Italy imports 50,000 tons of live animals per year (data 2020), mainly from Denmark, the Netherlands, and Germany [37], with an irrelevant role as a swine exporter. The circulation of endemic viruses and the continuous introductions of different viral strains from central and northern Europe makes Italy an important hotspot for the emergence of new genotypes unique to this area. As a consequence, distinct genotype frequencies and genetic variability distinguish Italy from other European countries [6,14,16,18,20,33].

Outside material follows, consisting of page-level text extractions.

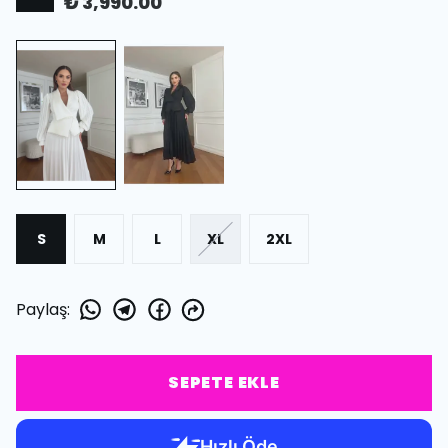
₺ 3,990.00
S
M
L
XL
2XL
Paylaş
:
SEPETE EKLE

The evidence of the circulation of pandemic-origin genes adapted to swine and the detection of MxA-resistance mutations in NP genes of avian and pandemic origin in the Italian strains analyzed in this study confirmed the significance of the role of swine as an intermediate host. The study’s results highlight the importance of systematic surveillance against IVs in the swine population, which must be constantly updated in order to be able to dynamically control the viral hypervariability. Such surveillance is essential in order to have an early warning system toward the next potential pandemic [20,33]. Moreover, the cocirculation of antigenically variant viruses of each of the H1N1 and H1N2 subtypes needs to be carefully considered using reference viral strains with antibody screening tests such as HI testing from pig samples.